● **Kutipan Terpilih**:
──────────────────────────────

01 Mei 2009

Makalah Seminar Nasional Budaya Etnik III edisi 13

SEBUKU DALAM KEBUDAYAAN GAYO[1]

SHAUMIWATY,SS.,M.Hum [2]

Abstrak
Kebudayaan adalah sistem yang mengatur interaksi manusia dalam masyarakat, maka kabahasaan adalah berfungsi sebagai sarana berlangsungnya kebudayaan itu. Sebagaimana budaya sebuku pada masyarakat Gayo. Sebuku merupakan budaya meratap pada masyarakat Gayo. Melalui budaya sebuku disampaikan pesan yang berupa symbol-simbol kebahasaan.


1. Pendahuluan
Ada berbagai teori mengenai hubungan bahasa dan kebudayaan. Ada yang mengatakan bahasa itu merupakan bagian dari kebudayaan, tetapi ada pula yang mengatakan bahwa bahasa dan kebudayaan merupakan dua hal yang berbeda, namun mempunyai hubungan yang sangat erat, sehingga tidak dapat dipisahkan. Ada yang mengatakan bahwa bahasa sangat dipengaruhi oleh kebudayaan, sehingga segala hal yang ada dalam kebudayaan akan tercermin di bahasa. Sebaliknya, ada juga yang mengatakan bahwa bahasa sangat mempengaruhi kebudayaan, dan cara berfikir manusia atau masyarakat penuturnya.

──────────────────────────────

(Catatan dari sumber data)
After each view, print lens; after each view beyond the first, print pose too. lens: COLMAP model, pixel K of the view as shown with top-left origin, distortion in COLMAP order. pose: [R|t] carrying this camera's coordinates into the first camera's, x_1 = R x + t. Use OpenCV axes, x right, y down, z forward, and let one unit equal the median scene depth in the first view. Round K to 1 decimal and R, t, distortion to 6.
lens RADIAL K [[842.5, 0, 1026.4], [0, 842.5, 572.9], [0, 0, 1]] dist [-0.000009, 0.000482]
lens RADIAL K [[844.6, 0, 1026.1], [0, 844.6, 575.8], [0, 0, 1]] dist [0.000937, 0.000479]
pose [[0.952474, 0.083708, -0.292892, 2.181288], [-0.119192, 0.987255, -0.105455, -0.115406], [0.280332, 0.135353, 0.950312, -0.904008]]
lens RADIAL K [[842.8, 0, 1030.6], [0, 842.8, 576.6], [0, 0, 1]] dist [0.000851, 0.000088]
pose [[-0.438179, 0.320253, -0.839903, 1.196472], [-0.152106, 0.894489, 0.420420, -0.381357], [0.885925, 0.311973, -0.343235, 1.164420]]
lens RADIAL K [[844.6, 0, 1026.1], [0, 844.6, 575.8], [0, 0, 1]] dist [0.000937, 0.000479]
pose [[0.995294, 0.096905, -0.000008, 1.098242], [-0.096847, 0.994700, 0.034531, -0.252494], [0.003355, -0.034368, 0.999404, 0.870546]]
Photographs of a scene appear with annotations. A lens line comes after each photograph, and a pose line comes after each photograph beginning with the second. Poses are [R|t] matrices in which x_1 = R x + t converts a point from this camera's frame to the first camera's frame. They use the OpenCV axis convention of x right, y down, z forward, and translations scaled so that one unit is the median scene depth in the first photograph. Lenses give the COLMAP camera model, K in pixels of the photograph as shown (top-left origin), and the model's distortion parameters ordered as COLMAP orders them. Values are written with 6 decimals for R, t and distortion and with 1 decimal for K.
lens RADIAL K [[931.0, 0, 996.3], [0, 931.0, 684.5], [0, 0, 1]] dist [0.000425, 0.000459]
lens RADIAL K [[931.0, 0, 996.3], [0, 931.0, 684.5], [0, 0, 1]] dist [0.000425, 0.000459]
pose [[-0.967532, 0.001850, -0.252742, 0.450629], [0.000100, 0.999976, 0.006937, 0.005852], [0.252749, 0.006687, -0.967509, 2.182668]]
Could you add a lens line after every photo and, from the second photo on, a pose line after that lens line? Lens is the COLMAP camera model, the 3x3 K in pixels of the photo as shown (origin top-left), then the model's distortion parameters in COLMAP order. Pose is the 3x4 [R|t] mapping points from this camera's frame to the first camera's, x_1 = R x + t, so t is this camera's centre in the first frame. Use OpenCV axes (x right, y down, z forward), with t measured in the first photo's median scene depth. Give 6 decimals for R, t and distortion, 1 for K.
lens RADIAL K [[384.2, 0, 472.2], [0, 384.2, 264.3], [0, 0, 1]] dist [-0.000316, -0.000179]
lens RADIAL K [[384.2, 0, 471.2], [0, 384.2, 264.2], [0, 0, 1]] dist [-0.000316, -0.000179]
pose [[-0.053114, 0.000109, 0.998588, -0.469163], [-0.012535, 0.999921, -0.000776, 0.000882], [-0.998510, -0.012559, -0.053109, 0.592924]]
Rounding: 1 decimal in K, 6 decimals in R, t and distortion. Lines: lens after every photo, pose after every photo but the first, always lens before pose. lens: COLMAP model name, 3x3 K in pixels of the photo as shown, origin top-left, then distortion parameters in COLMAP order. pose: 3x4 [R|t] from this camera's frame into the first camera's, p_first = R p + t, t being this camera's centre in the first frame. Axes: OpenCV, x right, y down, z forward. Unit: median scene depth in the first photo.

──────────────────────────────

● **Rincian Latihan**:
Salin tanpa perubahan bagian kutipan tentang sebuku dalam kebudayaan Gayo, mulai dari "01 Mei 2009" hingga "berupa symbol-simbol kebahasaan.".

● **Jawaban Latihan**:
01 Mei 2009

Makalah Seminar Nasional Budaya Etnik III edisi 13

SEBUKU DALAM KEBUDAYAAN GAYO[1]

SHAUMIWATY,SS.,M.Hum [2]

Abstrak
Kebudayaan adalah sistem yang mengatur interaksi manusia dalam masyarakat, maka kabahasaan adalah berfungsi sebagai sarana berlangsungnya kebudayaan itu. Sebagaimana budaya sebuku pada masyarakat Gayo. Sebuku merupakan budaya meratap pada masyarakat Gayo. Melalui budaya sebuku disampaikan pesan yang berupa symbol-simbol kebahasaan.